The woman slid the bolt back into place and hurried past them toward the bar. She lifted the flap and took up her station behind the pumps. Chivers ambled over and Rossett noticed that the old man had regained some of his swagger. Whether it was for show or because the old man knew something that Rossett didn’t worried him slightly, but the weight of the Webley against his back reassured him.
He joined Chivers at the bar and watched as the woman poured two pints of bitter, setting them down with heavy thumps.
“I ain’t got no money,” Chivers said, lifting the pint to his lips and gulping a third of it in one voluminous swallow.
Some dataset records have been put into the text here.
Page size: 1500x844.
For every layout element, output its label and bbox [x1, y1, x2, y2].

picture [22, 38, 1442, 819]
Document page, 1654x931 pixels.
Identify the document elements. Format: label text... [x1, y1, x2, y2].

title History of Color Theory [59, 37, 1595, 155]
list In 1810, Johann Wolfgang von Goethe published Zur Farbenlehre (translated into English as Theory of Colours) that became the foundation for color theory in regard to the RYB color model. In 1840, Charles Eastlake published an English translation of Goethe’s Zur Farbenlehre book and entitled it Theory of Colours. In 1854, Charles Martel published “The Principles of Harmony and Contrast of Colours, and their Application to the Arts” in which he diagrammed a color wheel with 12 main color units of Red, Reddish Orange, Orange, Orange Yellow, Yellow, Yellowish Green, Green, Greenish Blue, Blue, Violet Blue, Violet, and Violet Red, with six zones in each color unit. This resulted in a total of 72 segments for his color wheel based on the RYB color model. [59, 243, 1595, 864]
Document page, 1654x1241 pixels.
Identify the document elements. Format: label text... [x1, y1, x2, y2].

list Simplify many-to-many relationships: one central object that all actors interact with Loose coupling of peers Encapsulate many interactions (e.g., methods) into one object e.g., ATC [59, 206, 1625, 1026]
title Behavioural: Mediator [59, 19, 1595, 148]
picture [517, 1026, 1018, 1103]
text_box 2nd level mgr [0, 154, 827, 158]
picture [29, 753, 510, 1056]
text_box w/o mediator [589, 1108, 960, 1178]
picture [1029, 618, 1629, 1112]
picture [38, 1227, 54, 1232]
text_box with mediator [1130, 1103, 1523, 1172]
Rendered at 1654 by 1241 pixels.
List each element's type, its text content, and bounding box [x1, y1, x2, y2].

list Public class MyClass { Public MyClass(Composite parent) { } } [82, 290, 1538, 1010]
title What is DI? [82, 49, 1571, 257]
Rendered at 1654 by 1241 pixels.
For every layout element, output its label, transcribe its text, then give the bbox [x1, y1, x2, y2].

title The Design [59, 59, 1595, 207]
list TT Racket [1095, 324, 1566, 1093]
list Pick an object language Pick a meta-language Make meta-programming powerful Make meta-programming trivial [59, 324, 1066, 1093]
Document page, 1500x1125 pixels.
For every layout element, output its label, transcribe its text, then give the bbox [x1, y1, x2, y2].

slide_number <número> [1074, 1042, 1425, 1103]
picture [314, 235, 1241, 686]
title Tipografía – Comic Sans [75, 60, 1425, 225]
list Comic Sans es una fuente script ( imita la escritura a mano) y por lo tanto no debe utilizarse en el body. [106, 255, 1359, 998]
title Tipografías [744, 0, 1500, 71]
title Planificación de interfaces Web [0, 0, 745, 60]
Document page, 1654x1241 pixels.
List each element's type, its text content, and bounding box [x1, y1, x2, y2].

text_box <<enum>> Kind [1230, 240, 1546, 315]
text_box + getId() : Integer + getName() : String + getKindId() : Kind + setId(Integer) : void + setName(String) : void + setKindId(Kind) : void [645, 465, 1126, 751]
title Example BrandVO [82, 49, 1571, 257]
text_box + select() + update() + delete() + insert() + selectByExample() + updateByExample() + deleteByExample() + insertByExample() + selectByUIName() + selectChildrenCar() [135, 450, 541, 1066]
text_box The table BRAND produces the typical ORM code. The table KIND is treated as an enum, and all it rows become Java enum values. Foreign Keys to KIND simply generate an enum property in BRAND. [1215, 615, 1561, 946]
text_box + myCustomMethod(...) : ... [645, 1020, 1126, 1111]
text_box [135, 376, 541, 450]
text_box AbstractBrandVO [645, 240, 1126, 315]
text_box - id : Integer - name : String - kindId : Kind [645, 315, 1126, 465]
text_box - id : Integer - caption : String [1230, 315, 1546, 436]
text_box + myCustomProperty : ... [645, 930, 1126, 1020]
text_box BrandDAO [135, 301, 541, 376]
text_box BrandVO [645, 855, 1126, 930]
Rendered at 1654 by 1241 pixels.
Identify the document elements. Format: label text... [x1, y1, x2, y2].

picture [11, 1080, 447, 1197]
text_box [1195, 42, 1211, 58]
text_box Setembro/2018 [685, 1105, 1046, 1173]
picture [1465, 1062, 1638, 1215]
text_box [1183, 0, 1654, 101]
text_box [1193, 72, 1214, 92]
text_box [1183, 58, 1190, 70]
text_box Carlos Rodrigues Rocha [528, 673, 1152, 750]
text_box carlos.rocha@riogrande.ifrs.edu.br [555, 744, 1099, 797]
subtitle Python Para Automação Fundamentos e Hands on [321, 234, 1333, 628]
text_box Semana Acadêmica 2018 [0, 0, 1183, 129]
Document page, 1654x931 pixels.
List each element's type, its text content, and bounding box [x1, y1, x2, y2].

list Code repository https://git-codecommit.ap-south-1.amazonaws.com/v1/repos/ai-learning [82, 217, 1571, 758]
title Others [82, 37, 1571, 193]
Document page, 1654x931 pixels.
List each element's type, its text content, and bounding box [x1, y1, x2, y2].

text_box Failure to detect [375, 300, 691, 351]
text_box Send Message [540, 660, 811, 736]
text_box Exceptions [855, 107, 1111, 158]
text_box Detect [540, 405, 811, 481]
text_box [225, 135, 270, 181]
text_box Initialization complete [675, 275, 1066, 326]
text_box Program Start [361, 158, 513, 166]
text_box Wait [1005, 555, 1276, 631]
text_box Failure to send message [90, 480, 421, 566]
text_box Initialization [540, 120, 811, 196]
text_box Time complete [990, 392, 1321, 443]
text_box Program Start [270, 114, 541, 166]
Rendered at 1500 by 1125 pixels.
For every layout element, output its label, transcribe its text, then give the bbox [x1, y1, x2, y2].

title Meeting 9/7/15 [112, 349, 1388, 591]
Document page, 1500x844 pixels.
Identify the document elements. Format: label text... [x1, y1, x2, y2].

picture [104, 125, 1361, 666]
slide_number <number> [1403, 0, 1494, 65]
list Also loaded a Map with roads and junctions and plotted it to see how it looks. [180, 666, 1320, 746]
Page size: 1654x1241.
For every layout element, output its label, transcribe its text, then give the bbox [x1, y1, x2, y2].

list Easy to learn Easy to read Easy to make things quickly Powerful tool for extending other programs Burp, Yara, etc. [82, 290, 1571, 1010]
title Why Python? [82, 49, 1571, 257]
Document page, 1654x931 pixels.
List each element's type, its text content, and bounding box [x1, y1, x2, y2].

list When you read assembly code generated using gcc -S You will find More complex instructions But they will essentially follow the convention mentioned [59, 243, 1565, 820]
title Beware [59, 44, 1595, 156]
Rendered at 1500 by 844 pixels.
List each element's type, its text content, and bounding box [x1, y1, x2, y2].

Rossett tossed some coins on the bar, picked up his own pint, and turned to look around the pub. His eyes had adjusted partway, but dark corners still hid the identity of the shadows that sat in them. The pub smelled of stale beer, and the sawdust on the floor was dotted with cigarette butts.
There was a time when Rossett would have strutted through this sort of pub roistering undesirables and those outside the law, and it struck him that he was now hiding in the shadows with the members of the underworld he’d once terrorized.
Chivers nudged his elbow and flicked his head toward an empty table in a dark alcove.
“Come and sit down. They don’t want folk at the bar when it’s closed.”
Rossett followed him to the table and sat with his back to the wall so he could see the pub and anyone who might choose to approach them. Chivers took the seat next to him, and Rossett placed his nearly full glass down and took out his cigarettes. He took one out and offered the packet to Chivers, who took one and nodded thanks.
“Does Flanagan even know we’re here?” Rossett said quietly.
“Someone will have told ’im.”
“What if he’s at sea?”
“ ’E won’t be. That bastard ’asn’t set foot on a boat in years. ’E just organizes things, cargo, people. ’Ee’s a fixer.”
“You said he was IRA?”
“ ’E is, or ’e was. Most of them headed into southern Ireland after the occupation. It’s a different proposition fightin’ the Brits than it is fightin’ the Germans.”